*About this task*
Reproduce word for word the lines between those holding "nalizę przypadku." and "当前的管理需求，更将引领渠道管理的未来发展方向。", inclusive, and nothing else from the data below.

*Exercise data*
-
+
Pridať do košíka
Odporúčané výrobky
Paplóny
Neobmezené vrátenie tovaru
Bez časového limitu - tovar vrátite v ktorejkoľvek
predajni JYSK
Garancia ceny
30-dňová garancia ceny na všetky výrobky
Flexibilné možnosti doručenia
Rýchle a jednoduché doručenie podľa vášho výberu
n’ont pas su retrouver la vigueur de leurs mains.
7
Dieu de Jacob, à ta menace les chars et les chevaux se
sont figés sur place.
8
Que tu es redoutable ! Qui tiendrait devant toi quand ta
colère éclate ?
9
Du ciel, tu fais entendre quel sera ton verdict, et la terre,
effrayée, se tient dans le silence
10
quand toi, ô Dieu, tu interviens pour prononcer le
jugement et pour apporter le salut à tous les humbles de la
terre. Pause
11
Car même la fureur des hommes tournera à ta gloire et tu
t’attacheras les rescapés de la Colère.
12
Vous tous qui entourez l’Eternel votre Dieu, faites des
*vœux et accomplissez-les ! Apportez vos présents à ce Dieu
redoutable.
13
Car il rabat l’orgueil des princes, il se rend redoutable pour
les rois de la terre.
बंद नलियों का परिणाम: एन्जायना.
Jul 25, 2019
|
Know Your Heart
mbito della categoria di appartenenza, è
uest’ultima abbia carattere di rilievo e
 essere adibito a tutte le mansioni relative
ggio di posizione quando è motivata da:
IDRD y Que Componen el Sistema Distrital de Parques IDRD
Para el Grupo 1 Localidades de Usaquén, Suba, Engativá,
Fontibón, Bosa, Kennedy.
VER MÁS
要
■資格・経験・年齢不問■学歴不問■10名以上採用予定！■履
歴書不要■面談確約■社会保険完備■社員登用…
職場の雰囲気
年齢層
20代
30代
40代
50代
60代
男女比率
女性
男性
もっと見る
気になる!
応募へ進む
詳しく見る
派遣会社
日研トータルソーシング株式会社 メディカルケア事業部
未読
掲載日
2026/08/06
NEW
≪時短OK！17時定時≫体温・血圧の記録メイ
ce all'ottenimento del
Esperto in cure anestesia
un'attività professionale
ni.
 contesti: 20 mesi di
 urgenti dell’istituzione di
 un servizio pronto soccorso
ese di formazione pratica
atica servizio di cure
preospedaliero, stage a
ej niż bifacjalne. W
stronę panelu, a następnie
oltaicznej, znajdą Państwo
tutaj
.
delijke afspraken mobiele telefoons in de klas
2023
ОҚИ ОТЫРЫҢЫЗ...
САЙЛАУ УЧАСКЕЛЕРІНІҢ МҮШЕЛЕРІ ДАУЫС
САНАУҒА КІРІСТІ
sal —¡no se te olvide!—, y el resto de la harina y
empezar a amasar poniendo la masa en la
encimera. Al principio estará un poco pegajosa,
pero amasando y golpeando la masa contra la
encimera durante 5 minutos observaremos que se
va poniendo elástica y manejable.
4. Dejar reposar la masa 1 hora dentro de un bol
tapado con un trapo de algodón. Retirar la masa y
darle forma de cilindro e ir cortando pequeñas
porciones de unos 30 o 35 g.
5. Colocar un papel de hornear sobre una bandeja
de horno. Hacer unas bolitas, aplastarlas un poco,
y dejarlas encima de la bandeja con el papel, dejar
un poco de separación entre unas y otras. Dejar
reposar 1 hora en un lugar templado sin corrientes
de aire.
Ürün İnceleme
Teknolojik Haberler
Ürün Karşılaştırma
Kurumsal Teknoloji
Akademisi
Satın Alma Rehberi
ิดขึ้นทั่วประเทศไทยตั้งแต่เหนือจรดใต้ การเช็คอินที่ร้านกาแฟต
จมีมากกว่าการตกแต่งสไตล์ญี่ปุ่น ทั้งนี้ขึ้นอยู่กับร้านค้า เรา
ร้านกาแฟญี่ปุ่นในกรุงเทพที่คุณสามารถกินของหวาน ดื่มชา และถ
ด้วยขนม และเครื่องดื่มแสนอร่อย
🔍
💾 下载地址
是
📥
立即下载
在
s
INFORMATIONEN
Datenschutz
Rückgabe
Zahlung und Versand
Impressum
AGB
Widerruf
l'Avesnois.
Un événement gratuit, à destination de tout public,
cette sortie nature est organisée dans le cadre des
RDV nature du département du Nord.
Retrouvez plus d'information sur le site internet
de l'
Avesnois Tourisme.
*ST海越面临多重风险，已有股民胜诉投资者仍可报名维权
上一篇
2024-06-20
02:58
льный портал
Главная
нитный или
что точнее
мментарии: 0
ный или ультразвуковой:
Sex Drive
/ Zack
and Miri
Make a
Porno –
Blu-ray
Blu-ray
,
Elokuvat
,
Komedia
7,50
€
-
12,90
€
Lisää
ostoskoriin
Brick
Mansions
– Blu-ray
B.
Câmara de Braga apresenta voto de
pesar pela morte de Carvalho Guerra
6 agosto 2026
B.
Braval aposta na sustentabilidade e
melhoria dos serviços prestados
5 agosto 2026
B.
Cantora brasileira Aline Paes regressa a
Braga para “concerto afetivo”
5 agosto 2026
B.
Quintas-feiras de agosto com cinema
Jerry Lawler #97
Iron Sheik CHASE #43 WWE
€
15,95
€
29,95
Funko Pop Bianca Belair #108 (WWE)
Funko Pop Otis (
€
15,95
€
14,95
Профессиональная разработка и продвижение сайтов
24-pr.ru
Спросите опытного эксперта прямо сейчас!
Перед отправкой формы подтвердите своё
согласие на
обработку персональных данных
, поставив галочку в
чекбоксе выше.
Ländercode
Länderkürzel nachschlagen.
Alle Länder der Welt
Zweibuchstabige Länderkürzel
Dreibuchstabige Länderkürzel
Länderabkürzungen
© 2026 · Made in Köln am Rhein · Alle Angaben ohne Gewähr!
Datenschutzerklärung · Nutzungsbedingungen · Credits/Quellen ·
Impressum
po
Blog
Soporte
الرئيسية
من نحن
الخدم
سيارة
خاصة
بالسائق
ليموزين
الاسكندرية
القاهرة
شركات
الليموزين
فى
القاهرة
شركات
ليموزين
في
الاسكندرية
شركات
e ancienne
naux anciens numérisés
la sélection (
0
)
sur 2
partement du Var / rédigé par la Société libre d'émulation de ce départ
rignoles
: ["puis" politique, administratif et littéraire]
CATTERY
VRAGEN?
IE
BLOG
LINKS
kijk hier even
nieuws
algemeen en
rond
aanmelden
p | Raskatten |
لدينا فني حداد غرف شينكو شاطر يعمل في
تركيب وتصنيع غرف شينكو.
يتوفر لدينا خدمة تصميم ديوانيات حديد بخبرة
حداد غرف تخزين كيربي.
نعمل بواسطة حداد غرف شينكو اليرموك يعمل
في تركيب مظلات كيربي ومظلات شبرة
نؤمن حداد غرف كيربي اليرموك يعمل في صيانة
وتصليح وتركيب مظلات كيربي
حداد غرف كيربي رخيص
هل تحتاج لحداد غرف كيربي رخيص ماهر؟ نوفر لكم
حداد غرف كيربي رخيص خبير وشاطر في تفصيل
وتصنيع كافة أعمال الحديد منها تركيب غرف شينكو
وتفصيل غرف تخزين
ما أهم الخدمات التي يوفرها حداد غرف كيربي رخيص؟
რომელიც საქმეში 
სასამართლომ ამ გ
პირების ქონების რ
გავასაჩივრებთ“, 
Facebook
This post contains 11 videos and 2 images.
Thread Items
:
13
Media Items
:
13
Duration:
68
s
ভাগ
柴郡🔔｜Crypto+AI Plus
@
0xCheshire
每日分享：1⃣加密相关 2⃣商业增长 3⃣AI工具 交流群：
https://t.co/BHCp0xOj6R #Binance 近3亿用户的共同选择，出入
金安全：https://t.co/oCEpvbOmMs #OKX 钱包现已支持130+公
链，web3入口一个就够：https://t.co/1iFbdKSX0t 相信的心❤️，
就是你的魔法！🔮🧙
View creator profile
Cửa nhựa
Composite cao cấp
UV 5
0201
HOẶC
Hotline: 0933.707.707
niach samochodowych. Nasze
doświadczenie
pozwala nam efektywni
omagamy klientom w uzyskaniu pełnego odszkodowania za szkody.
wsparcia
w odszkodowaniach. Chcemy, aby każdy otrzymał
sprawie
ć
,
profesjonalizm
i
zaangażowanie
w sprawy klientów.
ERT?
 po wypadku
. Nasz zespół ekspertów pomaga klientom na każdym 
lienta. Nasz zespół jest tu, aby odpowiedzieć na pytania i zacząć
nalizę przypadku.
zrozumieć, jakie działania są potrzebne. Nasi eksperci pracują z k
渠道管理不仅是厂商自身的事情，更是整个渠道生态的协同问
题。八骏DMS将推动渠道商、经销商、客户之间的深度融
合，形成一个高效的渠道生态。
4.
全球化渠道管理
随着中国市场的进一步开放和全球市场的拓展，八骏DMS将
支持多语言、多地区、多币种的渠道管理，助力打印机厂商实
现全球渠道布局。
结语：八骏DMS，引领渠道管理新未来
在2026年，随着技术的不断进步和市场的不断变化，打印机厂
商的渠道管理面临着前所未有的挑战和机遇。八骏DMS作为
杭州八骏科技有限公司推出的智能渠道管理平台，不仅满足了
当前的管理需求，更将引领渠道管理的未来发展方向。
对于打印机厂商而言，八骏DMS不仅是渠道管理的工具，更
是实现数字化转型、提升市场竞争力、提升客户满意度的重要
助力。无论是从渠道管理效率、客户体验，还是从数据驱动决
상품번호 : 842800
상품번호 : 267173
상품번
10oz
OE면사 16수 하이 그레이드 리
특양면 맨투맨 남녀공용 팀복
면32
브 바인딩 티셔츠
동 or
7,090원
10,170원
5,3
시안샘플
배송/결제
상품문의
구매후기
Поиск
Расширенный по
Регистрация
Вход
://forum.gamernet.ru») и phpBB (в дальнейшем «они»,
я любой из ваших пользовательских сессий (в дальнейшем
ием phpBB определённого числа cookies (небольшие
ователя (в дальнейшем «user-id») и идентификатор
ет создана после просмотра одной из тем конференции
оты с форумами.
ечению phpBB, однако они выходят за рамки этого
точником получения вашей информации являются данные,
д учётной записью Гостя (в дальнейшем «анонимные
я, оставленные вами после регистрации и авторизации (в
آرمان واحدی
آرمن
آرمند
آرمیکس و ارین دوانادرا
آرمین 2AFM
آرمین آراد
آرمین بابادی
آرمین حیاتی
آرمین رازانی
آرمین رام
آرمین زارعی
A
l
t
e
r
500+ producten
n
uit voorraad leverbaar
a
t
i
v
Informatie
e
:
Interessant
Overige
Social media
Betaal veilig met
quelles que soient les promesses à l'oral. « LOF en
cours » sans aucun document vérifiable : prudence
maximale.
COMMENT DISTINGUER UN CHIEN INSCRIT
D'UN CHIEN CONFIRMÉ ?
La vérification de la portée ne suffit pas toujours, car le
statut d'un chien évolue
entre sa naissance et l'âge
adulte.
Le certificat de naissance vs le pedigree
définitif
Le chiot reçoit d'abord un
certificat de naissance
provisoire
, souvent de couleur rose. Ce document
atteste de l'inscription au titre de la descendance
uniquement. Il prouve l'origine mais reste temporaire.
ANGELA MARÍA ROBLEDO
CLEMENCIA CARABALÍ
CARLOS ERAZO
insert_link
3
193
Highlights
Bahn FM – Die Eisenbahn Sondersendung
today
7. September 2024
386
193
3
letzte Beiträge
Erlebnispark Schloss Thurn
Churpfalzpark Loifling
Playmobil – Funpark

*Output of the task*
nalizę przypadku.
zrozumieć, jakie działania są potrzebne. Nasi eksperci pracują z k
渠道管理不仅是厂商自身的事情，更是整个渠道生态的协同问
题。八骏DMS将推动渠道商、经销商、客户之间的深度融
合，形成一个高效的渠道生态。
4.
全球化渠道管理
随着中国市场的进一步开放和全球市场的拓展，八骏DMS将
支持多语言、多地区、多币种的渠道管理，助力打印机厂商实
现全球渠道布局。
结语：八骏DMS，引领渠道管理新未来
在2026年，随着技术的不断进步和市场的不断变化，打印机厂
商的渠道管理面临着前所未有的挑战和机遇。八骏DMS作为
杭州八骏科技有限公司推出的智能渠道管理平台，不仅满足了
当前的管理需求，更将引领渠道管理的未来发展方向。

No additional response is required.